Data under study:
○ ○ ○

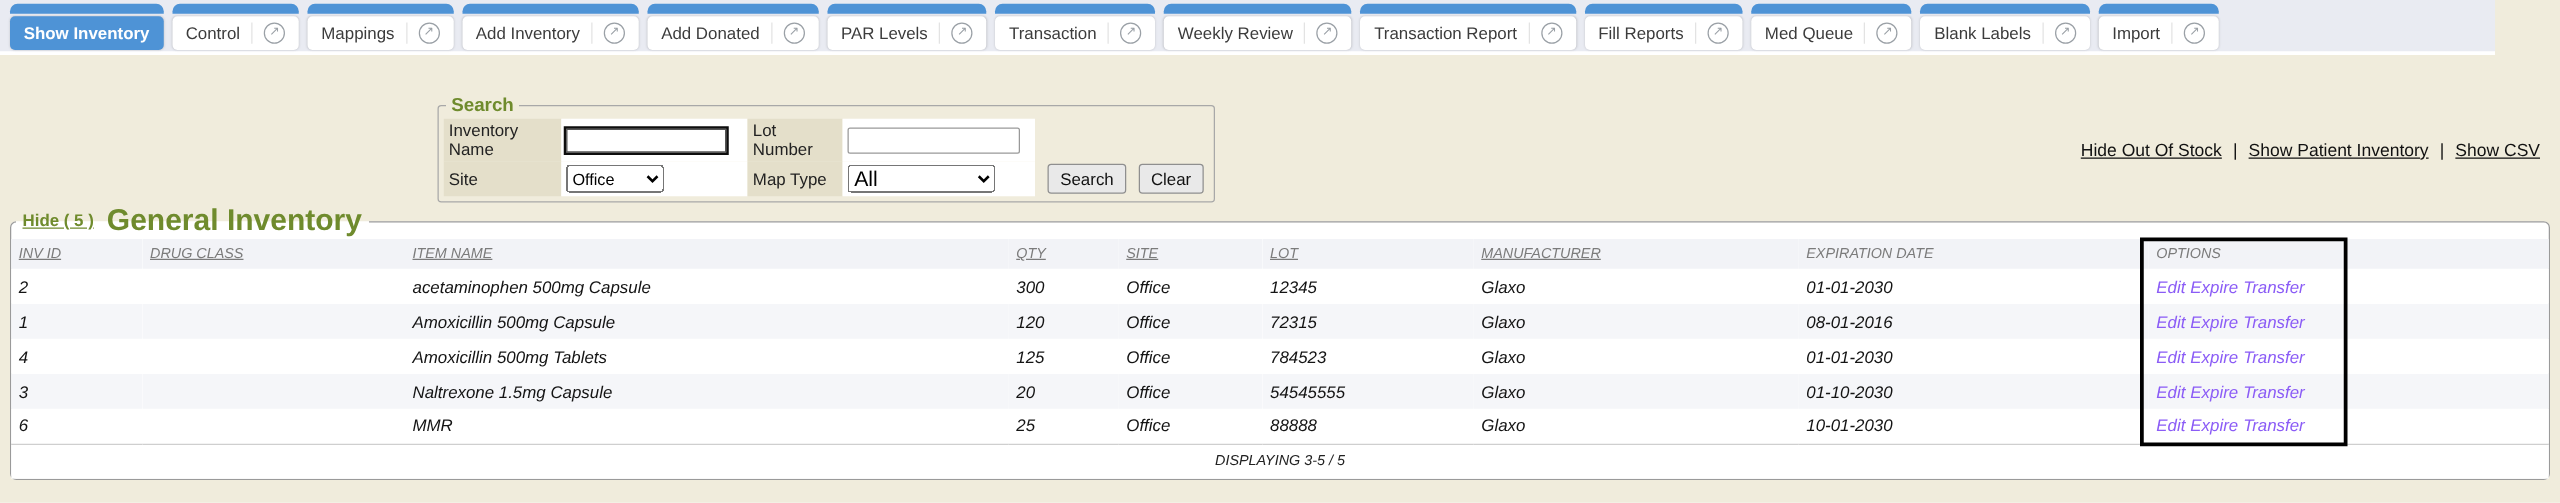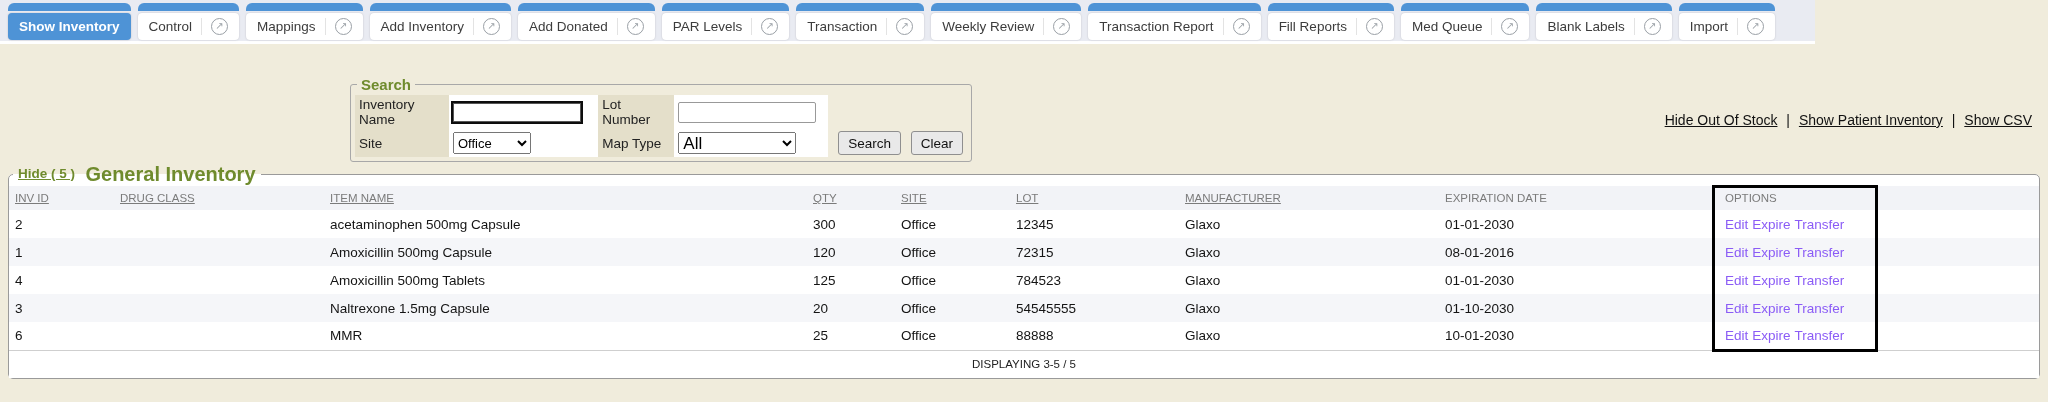"Show Inventory" .tabbar { width: 1815px -> 1996px }
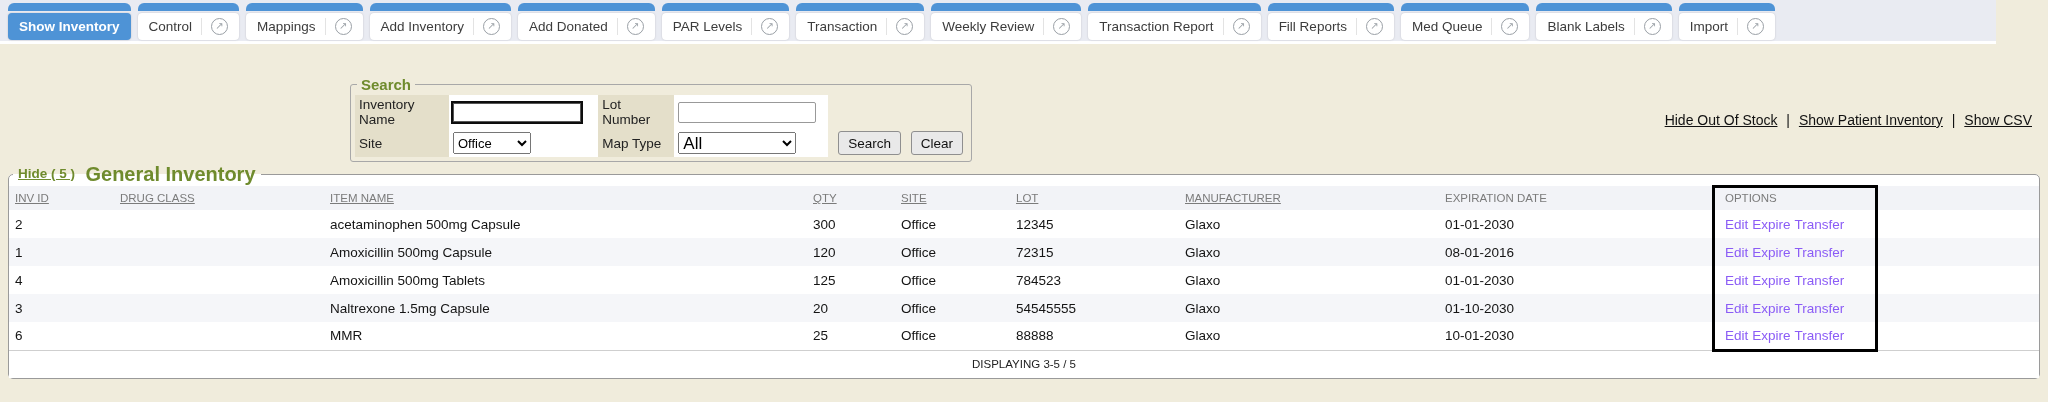"General Inventory" .inv-title { font-size: 20px -> 24px }
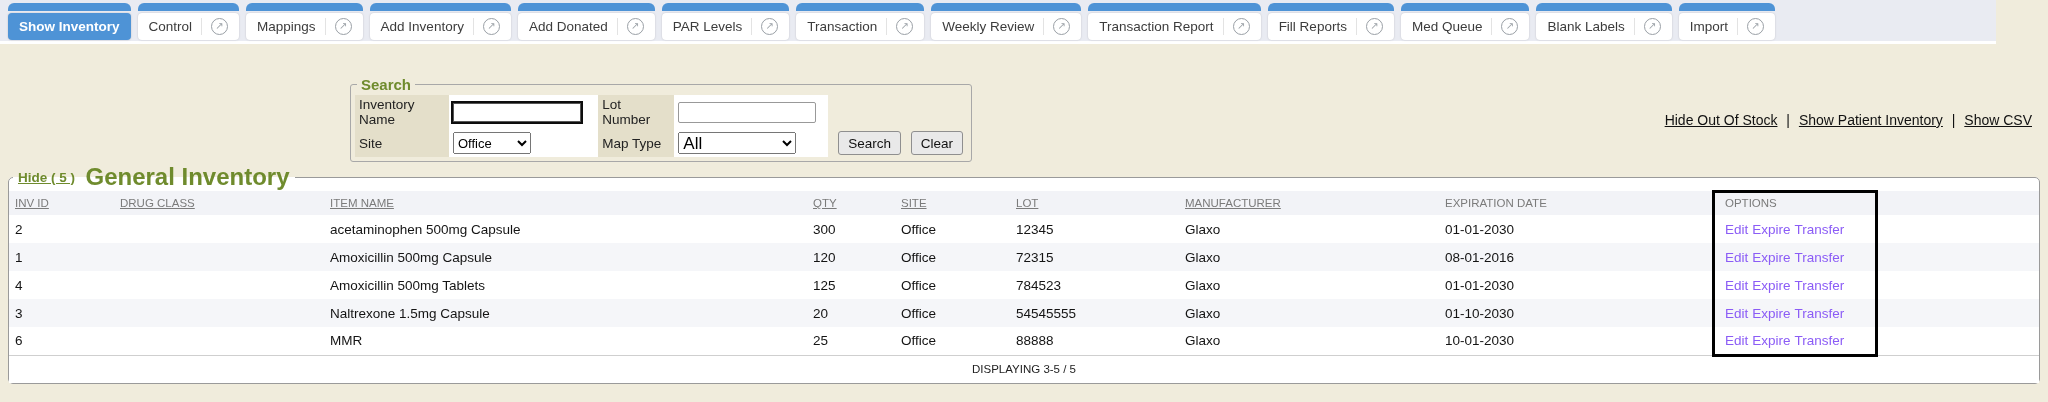"INV ID" table.inv { font-style: none -> italic }
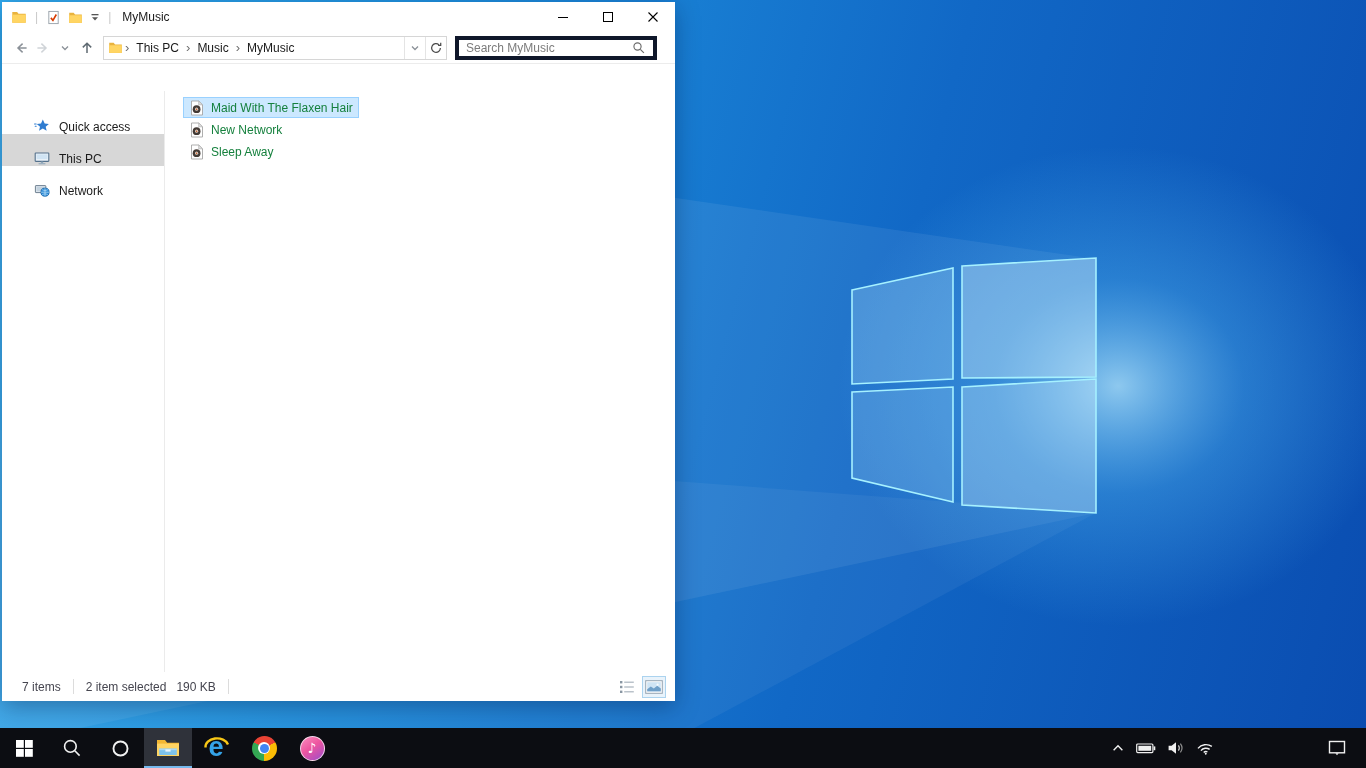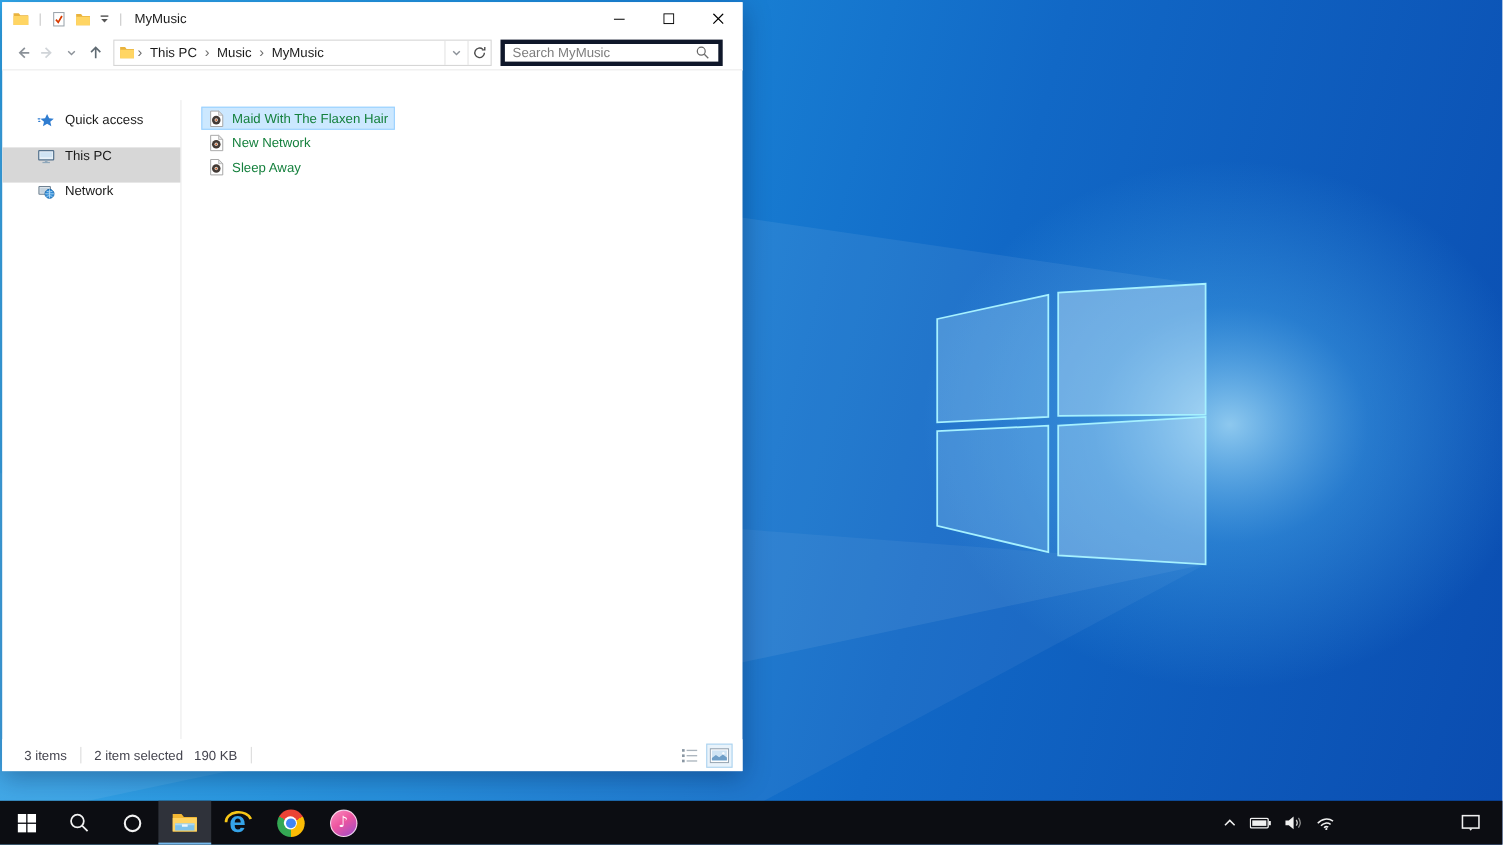"Quick access" .side-item { align-items: flex-start -> flex-end }
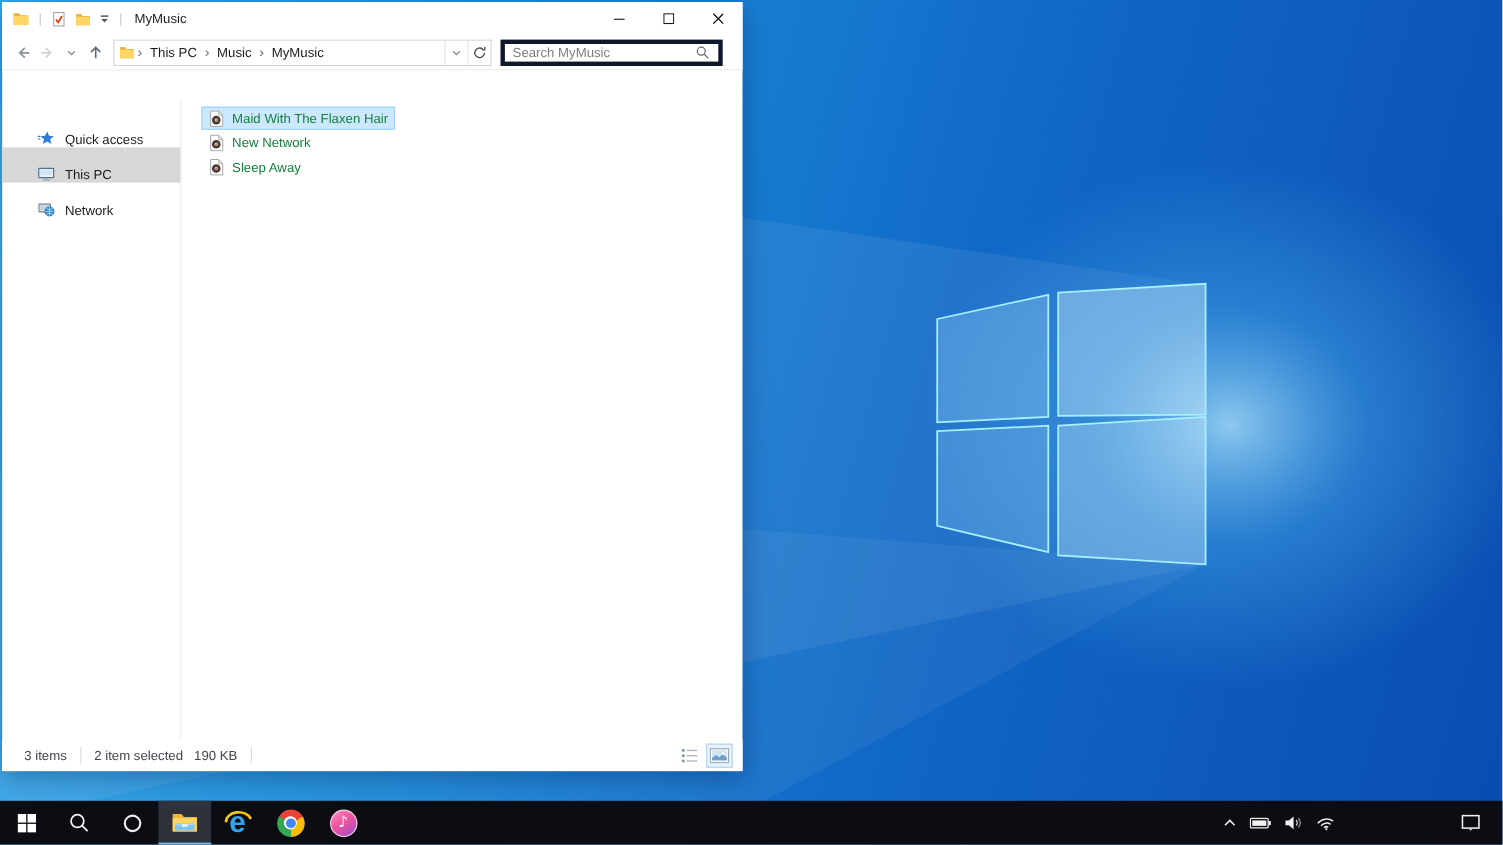"3 items" span { text: 3 -> 7 }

○ ○ ○

What to do: All of the data gets printed again exactly; the pictures do not.

The completed task:
"Show Inventory" .tabbar { width: 1815px -> 1996px }
"General Inventory" .inv-title { font-size: 20px -> 24px }
"INV ID" table.inv { font-style: none -> italic }
"Quick access" .side-item { align-items: flex-start -> flex-end }
"3 items" span { text: 3 -> 7 }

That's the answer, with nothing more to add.